In the older threads, one shopper reports they’re easy to work with — helping to save (and pay) their first shop, which had a couple shopper errors.  Another was simply reporting a scam letter using Retail Track’s name — a MSC rep responded helpfully.

A thread from 2014 inquires about and discusses Retail Track’s requirement of a phone interview prior to accepting new shoppers.  (See “Getting Signed Up”, below.)  A fitness shop for the company was also briefly discussed, and sounds interesting!  Another 2014 thread is only one post — reporting how happy a shopper was, to find Retail Track so easy to work with, when problems were encountered on a shop that had been outside of the shopper’s control.


Getting Signed Up:

If you’d like to sign up, go here (  Scroll down and click the little box with the picture of all the people running towards the camera that says, “Apply Today!”  This opens a new tab, and is actually the shopper login page; but from there you click the small, faint gray text that says, “Become a shopper:  Apply here!”

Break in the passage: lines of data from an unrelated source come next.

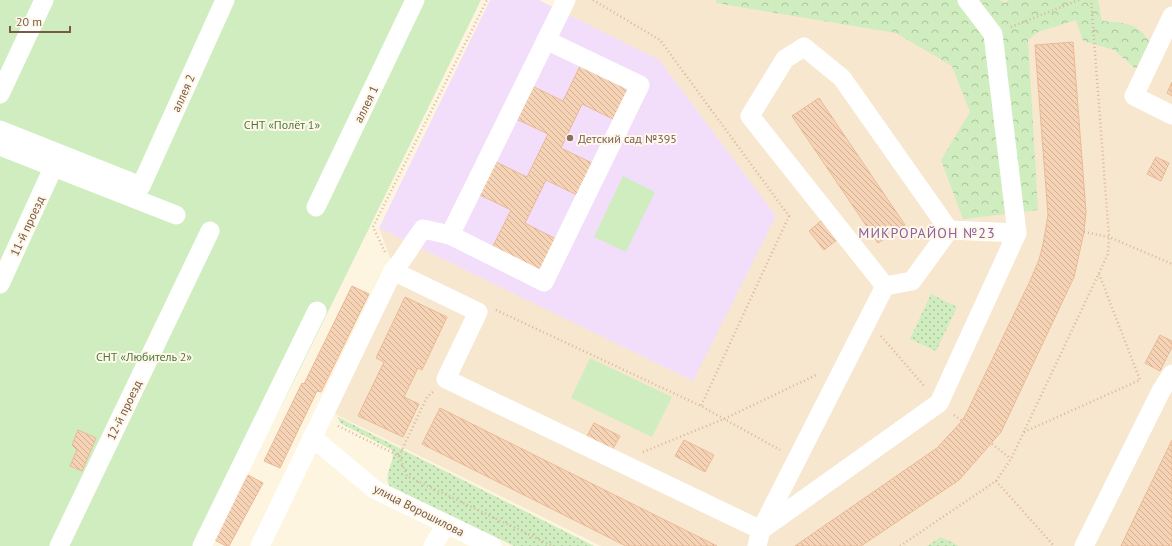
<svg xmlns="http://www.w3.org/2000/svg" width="1172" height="546" viewBox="0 0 1172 546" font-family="'PT Sans',sans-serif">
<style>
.residential{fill:#f7e7cf}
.education{fill:#f2defb}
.grass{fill:url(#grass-dots)}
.forest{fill:url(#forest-crowns)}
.garden{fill:#cfedbe}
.building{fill:url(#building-back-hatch);stroke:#ebba95}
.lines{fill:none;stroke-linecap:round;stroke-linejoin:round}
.path{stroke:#dcb699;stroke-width:2.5;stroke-dasharray:1 3;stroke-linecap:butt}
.minor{stroke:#fff;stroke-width:19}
.education-dot{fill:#8d6e63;stroke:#fff8ea;stroke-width:1.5}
.labels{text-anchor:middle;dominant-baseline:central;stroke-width:4;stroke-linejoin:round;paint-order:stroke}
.street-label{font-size:12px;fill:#785a45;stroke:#fff8ea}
.park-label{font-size:12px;fill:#497a3a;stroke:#fff8ea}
.education-label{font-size:12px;fill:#785e54;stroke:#fff8ea;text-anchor:start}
.quarter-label{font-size:14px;letter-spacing:1px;fill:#8b609d;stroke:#fff8ea}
</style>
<defs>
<pattern id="grass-dots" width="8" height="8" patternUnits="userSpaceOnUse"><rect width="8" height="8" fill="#cfedbe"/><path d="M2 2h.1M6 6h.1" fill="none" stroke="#adc39c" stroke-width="1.8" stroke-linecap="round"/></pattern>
<pattern id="forest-crowns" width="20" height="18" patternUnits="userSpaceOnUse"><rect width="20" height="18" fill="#cfedbe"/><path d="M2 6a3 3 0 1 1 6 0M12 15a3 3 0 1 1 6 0" fill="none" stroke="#adc39c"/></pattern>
<pattern id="building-back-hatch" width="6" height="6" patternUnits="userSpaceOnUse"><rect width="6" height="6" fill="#f7d3b6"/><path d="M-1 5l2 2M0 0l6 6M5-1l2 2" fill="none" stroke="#cdae96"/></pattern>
</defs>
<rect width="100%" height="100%" fill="#fef5e1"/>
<!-- residential -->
<polygon class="residential" points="560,0 1172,0 1172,546 601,546 335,414 398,279 379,228 693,380 556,8"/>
<!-- education -->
<polygon class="education" points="490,0 539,0 659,60 776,216 693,381 379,228"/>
<!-- grass -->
<g class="grass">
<polygon points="931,294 957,307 936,351 910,339"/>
<path d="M338,417L594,546H514L390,487C382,474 396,463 392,450L340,423Z"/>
<polygon points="941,537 959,546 927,546"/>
</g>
<!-- forest -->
<path class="forest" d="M716,0H999L1005,3L1008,0H1098L1102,21C1125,23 1136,22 1150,42L1136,69L1114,50L1083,41L1076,20L1038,32L1028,40L1038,210L963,219L941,160L970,112L952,66L896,33L716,3Z"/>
<!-- garden -->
<g class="garden">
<polygon points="0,0 481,0 298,373 209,546 0,546"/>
<polygon points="623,176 655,192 626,252 594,237"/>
<polygon points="590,358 672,397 652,437 571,398"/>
</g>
<!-- building -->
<g class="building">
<polygon points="1073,42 1086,212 1084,232 1074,277 1001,432 959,480 861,546 795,546 937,448 962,421 966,414 1030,281 1039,260 1043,244 1048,215 1035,45"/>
<polygon points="581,64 631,88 615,120 582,104 561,148 594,164 579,196 546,180 525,223 558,240 542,273 492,248 511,210 478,194 494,161 527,177 548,134 514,118 530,85 563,101"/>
<polygon points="1172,82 1172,96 1167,93"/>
<polygon points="819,98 905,225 878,243 792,116"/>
<polygon points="1156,157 1169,163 1161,181 1147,174"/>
<polygon points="822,220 838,239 824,250 809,231"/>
<polygon points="352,286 369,294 321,392 317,391 280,468 264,461 302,383 304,384"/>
<polygon points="405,297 447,317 422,370 418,368 404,397 419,404 403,437 358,416 384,362 376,358"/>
<polygon points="1160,335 1172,341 1172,347 1160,371 1145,363"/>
<polygon points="440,408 476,426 717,546 626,546 422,444"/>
<polygon points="594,423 620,436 611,452 586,438"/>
<polygon points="78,430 96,438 82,471 70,466 77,450 72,445"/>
<polygon points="684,440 714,455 705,472 675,456"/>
<polygon points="1172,440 1172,546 1121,546 1142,502"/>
<polygon points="248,475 263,483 229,546 226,546 213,539"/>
</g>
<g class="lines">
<!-- path -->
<g class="path">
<polyline points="593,0 660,40 789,216 701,406"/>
<polyline points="1011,27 1079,0"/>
<polyline points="1084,232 1109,237 1172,264"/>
<polyline points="385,252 373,227 487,0"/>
<polyline points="496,310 701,406 780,450"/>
<polyline points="881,336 925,387"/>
<polyline points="954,415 962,421"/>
<polyline points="338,426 399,456 407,476 553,546"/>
<polyline points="1024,432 1140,380 1099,274"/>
<polyline points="992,444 1011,459"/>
<polyline points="643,452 724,419 818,374"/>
<polyline points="399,456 427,397 433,392"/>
<polyline points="996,481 1054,546"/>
<polyline points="900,546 996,481 1011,459 1108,254 1109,237 1091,0"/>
</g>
<!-- minor -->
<g class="minor">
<polyline points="1172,16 1134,96 1172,115"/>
<polyline points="0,94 44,0"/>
<polyline points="0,130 141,186 225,0"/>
<polyline points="0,146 176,215"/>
<polyline points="316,207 415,0"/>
<polyline points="450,235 544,282 640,85 546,40"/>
<path d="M393,271C405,258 412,243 423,229L450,235L566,0"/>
<polyline points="0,284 53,168"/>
<polyline points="885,286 750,116 785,59 804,47 842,78 949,230"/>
<polyline points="312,437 374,489 492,546"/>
<polyline points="59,546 210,231"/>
<polyline points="202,546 317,311"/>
<polyline points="260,546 393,271 478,312 446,379 761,530 939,403 1017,233 993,34 967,0"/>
<polyline points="433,546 446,524"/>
<polyline points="757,546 761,530 885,286 912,281 949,230 1017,233"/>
<polyline points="1084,546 1161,391 1172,374"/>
</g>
</g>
<!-- markers -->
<circle class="education-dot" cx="570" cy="138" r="4"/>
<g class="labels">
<!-- street labels -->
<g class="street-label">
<text transform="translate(183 93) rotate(-66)">аллея 2</text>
<text transform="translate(366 104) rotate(-64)">аллея 1</text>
<text transform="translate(27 226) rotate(-65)">11-й проезд</text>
<text transform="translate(124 410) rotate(-64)">12-й проезд</text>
<text transform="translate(419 510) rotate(27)">улица Ворошилова</text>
</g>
<!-- park labels -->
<g class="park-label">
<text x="282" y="124">СНТ «Полёт 1»</text>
<text x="144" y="356">СНТ «Любитель 2»</text>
</g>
<!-- education labels -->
<g class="education-label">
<text x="578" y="138">Детский сад №395</text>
</g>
<!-- quarter labels -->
<g class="quarter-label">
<text x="927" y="233">МИКРОРАЙОН №23</text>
</g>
</g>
<!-- scale -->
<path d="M10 26v6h60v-6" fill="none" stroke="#785a45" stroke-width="2"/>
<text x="16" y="26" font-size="12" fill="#785a45" stroke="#fff8ea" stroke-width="3" paint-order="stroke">20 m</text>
</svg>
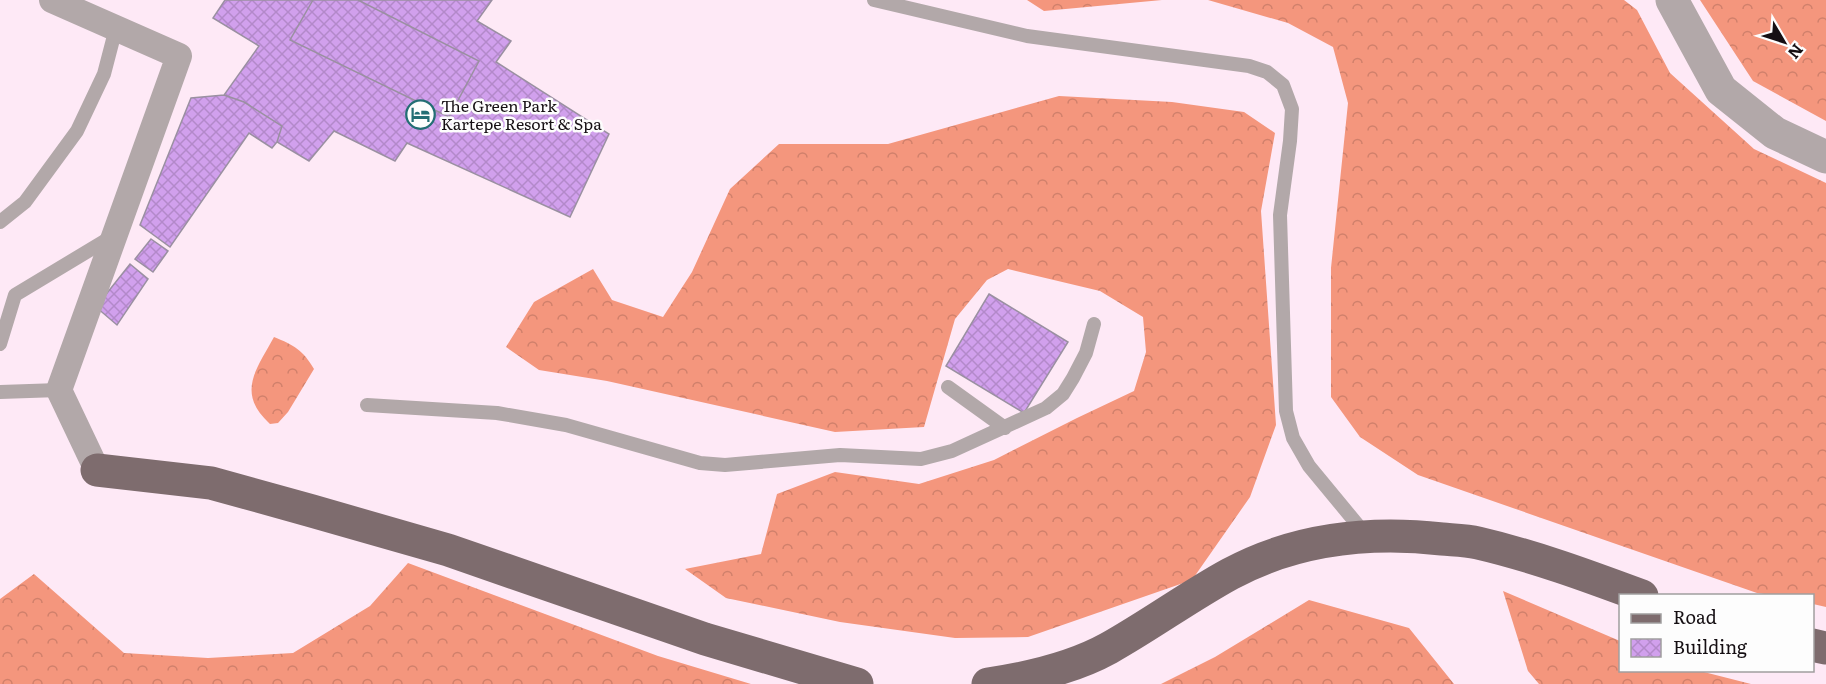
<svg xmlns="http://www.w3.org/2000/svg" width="1826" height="684" font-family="Literata,serif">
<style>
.forest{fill:url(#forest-crowns)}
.building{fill:url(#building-cross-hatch);stroke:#9a90a1;stroke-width:1.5}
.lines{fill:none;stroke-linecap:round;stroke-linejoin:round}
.service{stroke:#b2a8a9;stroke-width:14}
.minor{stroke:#b2a8a9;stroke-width:26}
.tertiary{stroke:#b2a8a9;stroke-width:33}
.primary{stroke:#7e6c6e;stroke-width:33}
.labels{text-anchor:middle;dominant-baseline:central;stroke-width:5;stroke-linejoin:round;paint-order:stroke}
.poi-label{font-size:16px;fill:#150f13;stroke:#fdfdfd;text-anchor:start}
</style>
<defs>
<pattern id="forest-crowns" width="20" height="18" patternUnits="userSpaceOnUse" patternTransform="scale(1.5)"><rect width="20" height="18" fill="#f4967d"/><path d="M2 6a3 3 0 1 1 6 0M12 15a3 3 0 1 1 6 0" fill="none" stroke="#d0806b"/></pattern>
<pattern id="building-cross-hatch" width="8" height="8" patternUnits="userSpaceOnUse" patternTransform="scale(1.5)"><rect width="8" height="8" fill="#d1a0ed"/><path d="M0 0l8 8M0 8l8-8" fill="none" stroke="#b389ca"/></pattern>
</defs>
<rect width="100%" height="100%" fill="#fee9f6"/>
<path class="forest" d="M 1027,0 L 1162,0 L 1044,11 Z
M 1208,0 L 1624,0 L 1637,10 L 1670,73 L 1754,149 L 1826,183 L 1826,607 L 1813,604 L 1812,596 L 1771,595 L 1757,593 L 1418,475 L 1360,437 L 1331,397 L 1331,268 L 1348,103 L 1333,47 L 1288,23 Z
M 1700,0 L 1826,0 L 1826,121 L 1753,81 Z
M 1059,96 L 1172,102 L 1244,112 L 1275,133 L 1261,211 L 1276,425 L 1250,497 L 1192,580 L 1028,637 L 955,638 L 840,622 L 726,598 L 685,569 L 761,554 L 777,494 L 835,472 L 919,484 L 994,460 L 1077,418 L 1134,391 L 1146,352 L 1143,317 L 1100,291 L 1008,269 L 987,280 L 955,319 L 924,427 L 835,432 L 607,381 L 539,370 L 506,347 L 534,302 L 593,269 L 612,300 L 663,317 L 692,272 L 730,189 L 779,144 L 888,144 Z
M 274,337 C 294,345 303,350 314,369 L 288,412 L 278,423 L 270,424 C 236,393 256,370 274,337 Z
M 408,563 L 658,656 L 751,684 L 0,684 L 0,599 L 34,574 L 124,653 L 208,658 L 293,653 L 370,606 Z
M 1503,591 L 1620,641 L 1620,670 L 1700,671 L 1751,684 L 1539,684 L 1528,671 Z
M 1309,600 L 1409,628 L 1454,684 L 1161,684 L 1215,657 Z"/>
<path class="building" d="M 225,0 L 492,0 L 477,21 L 511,41 L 496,62 L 609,134 L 570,217 L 407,143 L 395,161 L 334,131 L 309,161 L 277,142 L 282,126 L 244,102 L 224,95 L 259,46 L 213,18 Z
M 313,0 L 358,0 L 479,61 L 449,117 L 290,40 Z
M 224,95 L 244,102 L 282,126 L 277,142 L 272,148 L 249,133 L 170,247 L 140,225 L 191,98 Z
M 151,239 L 168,251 L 153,272 L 135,259 Z
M 130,264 L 148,279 L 117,325 L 96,307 Z
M 989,294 L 1068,342 L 1024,413 L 946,366 Z"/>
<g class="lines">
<path class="service" d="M 874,0 L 1027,36 L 1249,66 L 1267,72 L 1283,85 L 1292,109 L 1290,141 L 1280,215 L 1286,411 L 1293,438 L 1309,466 L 1366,535
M 0,222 L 25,202 L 77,131 L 104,74 L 116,28
M 0,344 L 15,295 L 113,236
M 948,387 L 1005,428
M 0,392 L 59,390
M 367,405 L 497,413 L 566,425 L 700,463 L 725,465 L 840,455 L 921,459 L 952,451 L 1046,408 L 1063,394 L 1073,378 L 1086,353 L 1094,324"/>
<path class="minor" d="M 52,0 L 179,56 L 59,390 L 97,470"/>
<path class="tertiary" d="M 1672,0 L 1721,90 L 1775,133 L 1826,157"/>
<path class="primary" d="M 97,470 L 211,483 L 312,511 L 448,550 L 705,639 L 857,684
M 1812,645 L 1826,648
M 988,684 C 1029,678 1073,668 1109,648 C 1150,625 1188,597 1230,574 C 1295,539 1369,531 1442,539 C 1453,540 1466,540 1478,543 C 1534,556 1588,576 1642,596"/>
</g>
<defs>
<symbol id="hotel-ring" viewBox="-11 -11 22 22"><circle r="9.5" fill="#fdfdfd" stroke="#236e74" stroke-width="1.5"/><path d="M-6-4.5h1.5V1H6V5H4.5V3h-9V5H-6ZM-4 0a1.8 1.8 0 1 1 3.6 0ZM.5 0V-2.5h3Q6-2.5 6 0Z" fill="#236e74"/></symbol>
</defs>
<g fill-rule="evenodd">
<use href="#hotel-ring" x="404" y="98" width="33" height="33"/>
</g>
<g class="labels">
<g class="poi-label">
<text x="441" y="105">The Green Park<tspan x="441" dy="18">Kartepe Resort &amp; Spa</tspan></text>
</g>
</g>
<rect x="1619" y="594" width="195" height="78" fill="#fdfdfd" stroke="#a09e9f" stroke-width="1.5"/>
<rect x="1631" y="614" width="30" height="9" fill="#7e6c6e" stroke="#a09e9f" stroke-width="1.5"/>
<text x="1673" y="624" font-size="18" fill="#150f13">Road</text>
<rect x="1631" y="639" width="30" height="18" fill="url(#building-cross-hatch)" stroke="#a09e9f" stroke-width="1.5"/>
<text x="1673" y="654" font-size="18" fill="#150f13">Building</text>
<g transform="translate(1784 42) rotate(129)" stroke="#fdfdfd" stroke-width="4.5" paint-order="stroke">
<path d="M0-4.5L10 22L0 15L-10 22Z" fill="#150f13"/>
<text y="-9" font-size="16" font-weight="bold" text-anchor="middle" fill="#150f13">N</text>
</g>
</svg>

After reading and accepting the ICA by typing “I agree” in the box and entering your email address, click “I wish to check my email address and proceed”.  This takes you to the application form.  Besides the standard information, you’re also required to detail your work experience.  A writing sample is also required.

According to a MSF thread from 2014, shoppers must complete a phone interview before their application is accepted.  A post from a MSC rep confirms that they do interview each prospective shopper by phone before acceptance, in order to get to know the shopper; to provide a company orientation, and an overview of how they work and their expectations; and to let shoppers know what they can expect from the company.  The website puts it that shoppers are “assessed” during the phone interview.  One shopper reports spending about half an hour on the interview.